- 本文抜粋 -
----
「量子ウォーク」研究の世界的第一人者として知られ、この春から横浜国立大学名誉教授となった今野紀雄氏。「数学の魅力を広めたい」という強い思いから無意識に実践していたという同氏の“セルフマーケティング”とはどのようなものなのか、話を聞いた。

今野紀雄(こんの・のりお)さん
東京大学理学部数学科卒業、東京工業大学大学院理工学研究科博士課程単位取得後退学。博士(理学)。2005年より横浜国立大学大学院工学研究院教授。現在は同大学名誉教授、立命館大学客員教授。研究テーマは、量子ウォーク、無限粒子系、複雑ネットワーク。2018年日本数学会解析学賞受賞。著書に『量子ウォーク』(森北出版)、『無限粒子系の科学』(講談社)、『量子ウォークからゼータ対応へ』(日本評論社)、『図解雑学 確率モデル』(ナツメ社)、『マンガでわかる統計入門』(SBクリエイティブ)など多数。
既存のテーマの組み合わせが新たな研究領域の発見に
数学者で横浜国立大学名誉教授の今野紀雄氏。主な研究テーマに「量子ウォーク」「無限粒子系」「複雑ネットワーク」などがあり、2002年からは「量子ウォーク」の研究に特に力を注いできた。
2008年に「量子ウォーク」の領域における日本で最初の専門書を出版。以降これまでに同領域では8冊もの書籍が出版されており、それらはいずれも今野氏自身と今野氏の元で学んだ学生による著書だ。日本における「量子ウォーク」の第一人者として、教鞭を取りながら、学生と共に研究に勤しんできた。
確率的に不規則・無作為(ランダム)に点が移動する「ランダムウォーク」という現象があり、この「ランダムウォーク」の量子版モデルが「量子ウォーク」とされている。
----
- 保存済みエントリ -
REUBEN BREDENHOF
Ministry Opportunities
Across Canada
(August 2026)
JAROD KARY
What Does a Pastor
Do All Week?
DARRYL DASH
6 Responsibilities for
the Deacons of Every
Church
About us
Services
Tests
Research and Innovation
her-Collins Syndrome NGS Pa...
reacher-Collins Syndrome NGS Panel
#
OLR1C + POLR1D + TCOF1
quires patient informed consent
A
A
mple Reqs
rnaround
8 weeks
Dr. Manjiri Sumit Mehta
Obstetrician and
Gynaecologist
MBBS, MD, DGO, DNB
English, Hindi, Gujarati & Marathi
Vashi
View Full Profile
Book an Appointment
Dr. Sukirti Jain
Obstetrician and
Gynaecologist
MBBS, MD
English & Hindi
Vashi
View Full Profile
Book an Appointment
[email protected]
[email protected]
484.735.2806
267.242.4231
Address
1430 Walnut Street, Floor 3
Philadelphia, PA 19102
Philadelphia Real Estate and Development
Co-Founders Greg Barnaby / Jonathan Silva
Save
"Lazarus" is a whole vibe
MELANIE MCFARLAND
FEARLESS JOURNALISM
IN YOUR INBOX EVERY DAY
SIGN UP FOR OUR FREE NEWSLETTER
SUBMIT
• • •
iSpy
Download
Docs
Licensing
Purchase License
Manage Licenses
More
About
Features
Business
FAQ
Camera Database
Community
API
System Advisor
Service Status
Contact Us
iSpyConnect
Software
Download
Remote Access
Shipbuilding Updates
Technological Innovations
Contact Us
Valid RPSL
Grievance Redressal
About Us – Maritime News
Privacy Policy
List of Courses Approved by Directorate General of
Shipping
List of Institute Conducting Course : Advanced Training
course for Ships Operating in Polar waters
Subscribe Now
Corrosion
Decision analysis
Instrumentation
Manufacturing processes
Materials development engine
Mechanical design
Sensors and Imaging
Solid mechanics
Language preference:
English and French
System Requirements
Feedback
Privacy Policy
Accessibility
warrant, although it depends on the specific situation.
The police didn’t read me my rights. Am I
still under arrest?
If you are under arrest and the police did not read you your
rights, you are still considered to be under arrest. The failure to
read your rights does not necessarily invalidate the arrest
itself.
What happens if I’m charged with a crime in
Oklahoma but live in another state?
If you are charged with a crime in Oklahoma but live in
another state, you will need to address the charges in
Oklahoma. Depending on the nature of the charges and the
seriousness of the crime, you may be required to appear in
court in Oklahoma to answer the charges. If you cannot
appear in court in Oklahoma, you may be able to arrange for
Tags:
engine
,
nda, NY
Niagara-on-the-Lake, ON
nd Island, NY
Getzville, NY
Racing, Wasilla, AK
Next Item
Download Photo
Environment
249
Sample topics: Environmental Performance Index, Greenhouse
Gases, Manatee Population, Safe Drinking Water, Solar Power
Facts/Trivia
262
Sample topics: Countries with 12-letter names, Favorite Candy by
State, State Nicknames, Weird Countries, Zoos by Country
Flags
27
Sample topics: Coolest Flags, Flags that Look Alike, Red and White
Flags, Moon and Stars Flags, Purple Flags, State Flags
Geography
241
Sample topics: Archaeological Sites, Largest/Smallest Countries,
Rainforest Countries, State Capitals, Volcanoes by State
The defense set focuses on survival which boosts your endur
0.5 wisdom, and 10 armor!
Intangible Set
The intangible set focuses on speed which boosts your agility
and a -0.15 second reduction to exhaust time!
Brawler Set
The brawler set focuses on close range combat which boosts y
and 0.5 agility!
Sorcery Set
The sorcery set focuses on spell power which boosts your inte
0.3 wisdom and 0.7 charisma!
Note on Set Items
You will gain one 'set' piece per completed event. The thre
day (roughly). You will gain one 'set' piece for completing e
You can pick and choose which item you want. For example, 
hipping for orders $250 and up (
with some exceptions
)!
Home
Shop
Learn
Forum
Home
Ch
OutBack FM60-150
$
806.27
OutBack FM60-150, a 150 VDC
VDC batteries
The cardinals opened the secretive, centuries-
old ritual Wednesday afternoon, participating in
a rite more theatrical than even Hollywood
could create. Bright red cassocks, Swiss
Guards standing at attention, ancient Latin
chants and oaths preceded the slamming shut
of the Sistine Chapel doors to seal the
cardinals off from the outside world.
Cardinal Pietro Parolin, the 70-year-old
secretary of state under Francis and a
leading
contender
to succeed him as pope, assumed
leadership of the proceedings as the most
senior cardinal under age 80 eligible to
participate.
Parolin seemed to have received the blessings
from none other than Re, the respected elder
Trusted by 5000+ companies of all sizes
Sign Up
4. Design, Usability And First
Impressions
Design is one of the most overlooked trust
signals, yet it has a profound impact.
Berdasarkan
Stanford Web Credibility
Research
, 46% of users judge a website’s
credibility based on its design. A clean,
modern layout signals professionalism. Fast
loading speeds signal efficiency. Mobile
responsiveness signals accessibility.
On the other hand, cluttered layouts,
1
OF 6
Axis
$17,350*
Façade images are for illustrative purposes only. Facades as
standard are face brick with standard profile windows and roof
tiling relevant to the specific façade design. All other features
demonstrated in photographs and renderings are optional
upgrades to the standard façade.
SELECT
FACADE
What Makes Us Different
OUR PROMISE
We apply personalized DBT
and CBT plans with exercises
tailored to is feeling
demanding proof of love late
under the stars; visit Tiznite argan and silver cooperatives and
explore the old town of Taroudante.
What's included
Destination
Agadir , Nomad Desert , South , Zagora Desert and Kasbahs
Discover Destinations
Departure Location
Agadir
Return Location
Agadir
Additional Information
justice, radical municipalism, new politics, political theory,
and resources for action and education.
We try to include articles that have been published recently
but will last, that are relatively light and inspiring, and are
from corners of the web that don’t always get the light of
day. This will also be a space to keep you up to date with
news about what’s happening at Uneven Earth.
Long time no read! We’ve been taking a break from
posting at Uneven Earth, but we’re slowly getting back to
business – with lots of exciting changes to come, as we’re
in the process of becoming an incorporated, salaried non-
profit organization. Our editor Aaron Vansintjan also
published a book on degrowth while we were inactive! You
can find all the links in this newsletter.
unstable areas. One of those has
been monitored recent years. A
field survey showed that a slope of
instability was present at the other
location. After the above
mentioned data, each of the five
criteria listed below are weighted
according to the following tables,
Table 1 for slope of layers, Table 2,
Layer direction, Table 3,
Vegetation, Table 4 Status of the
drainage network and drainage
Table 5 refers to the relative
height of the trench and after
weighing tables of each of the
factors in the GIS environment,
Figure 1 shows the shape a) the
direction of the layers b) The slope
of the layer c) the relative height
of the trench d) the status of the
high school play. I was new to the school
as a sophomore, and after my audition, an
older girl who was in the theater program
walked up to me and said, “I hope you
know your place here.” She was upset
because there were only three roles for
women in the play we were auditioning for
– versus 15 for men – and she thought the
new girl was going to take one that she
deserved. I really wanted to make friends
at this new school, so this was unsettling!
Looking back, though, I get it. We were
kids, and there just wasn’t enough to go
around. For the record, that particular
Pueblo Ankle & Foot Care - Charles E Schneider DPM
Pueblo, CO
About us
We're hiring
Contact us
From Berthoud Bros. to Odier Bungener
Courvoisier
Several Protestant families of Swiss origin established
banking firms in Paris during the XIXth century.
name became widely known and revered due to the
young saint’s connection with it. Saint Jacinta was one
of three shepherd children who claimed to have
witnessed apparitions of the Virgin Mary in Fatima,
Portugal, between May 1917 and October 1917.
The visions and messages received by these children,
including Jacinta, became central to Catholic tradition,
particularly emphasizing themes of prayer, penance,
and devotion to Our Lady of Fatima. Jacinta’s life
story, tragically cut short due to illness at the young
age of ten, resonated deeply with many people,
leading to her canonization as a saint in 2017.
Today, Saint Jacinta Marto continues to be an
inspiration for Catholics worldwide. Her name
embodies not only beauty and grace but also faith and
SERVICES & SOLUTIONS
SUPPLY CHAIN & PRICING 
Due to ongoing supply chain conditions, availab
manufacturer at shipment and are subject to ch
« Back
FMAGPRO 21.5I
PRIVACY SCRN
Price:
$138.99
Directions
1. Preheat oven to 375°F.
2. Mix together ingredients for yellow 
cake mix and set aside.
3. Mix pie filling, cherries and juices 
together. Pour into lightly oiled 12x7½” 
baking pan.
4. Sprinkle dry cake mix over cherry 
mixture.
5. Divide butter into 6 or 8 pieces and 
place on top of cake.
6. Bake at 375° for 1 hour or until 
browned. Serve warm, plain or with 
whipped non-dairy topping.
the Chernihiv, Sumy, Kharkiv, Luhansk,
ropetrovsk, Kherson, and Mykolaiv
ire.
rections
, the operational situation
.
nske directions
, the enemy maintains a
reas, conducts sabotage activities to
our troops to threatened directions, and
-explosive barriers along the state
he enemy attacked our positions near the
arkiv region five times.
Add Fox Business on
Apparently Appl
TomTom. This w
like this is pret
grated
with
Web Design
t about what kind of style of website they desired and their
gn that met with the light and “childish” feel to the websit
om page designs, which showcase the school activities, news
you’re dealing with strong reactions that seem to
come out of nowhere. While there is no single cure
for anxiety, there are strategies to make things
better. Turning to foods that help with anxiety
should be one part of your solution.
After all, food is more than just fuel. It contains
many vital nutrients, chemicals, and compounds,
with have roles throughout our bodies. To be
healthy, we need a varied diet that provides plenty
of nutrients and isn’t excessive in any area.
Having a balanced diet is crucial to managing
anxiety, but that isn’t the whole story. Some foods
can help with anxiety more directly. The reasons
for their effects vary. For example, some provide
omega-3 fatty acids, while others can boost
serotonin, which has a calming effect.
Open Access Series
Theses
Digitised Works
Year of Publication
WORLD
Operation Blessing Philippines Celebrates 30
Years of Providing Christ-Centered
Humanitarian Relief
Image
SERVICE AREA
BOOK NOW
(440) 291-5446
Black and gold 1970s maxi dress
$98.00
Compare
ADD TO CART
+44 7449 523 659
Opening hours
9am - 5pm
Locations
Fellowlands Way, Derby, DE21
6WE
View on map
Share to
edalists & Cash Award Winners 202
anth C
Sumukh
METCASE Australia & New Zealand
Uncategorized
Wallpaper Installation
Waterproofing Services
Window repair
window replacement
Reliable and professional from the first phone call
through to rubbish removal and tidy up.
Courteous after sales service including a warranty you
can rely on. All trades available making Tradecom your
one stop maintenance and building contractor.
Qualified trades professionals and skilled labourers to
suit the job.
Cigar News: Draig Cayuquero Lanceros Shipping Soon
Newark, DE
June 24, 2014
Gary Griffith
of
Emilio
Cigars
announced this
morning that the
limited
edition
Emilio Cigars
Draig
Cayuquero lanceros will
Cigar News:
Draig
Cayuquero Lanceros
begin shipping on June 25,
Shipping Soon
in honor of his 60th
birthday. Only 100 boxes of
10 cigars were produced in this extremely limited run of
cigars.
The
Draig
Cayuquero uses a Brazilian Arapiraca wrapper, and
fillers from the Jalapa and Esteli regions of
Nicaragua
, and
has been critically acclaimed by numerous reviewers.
----
- 課題一覧 -
1. 紹介記事のうち「2008年に「量子ウォーク」」から「量子ウォーク」とされている。」までを、一字一句そのまま書き写してください。
2. 紹介記事で書名が挙げられている今野紀雄氏の著書を、すべて列挙してください。
3. 紹介記事によると、「量子ウォーク」はどの現象の量子版モデルとされていますか。

- 課題別の解答 -
1.
2008年に「量子ウォーク」の領域における日本で最初の専門書を出版。以降これまでに同領域では8冊もの書籍が出版されており、それらはいずれも今野氏自身と今野氏の元で学んだ学生による著書だ。日本における「量子ウォーク」の第一人者として、教鞭を取りながら、学生と共に研究に勤しんできた。
確率的に不規則・無作為(ランダム)に点が移動する「ランダムウォーク」という現象があり、この「ランダムウォーク」の量子版モデルが「量子ウォーク」とされている。

2.
『量子ウォーク』(森北出版)
『無限粒子系の科学』(講談社)
『量子ウォークからゼータ対応へ』(日本評論社)
『図解雑学 確率モデル』(ナツメ社)
『マンガでわかる統計入門』(SBクリエイティブ)

3. 確率的に不規則・無作為に点が移動する「ランダムウォーク」です。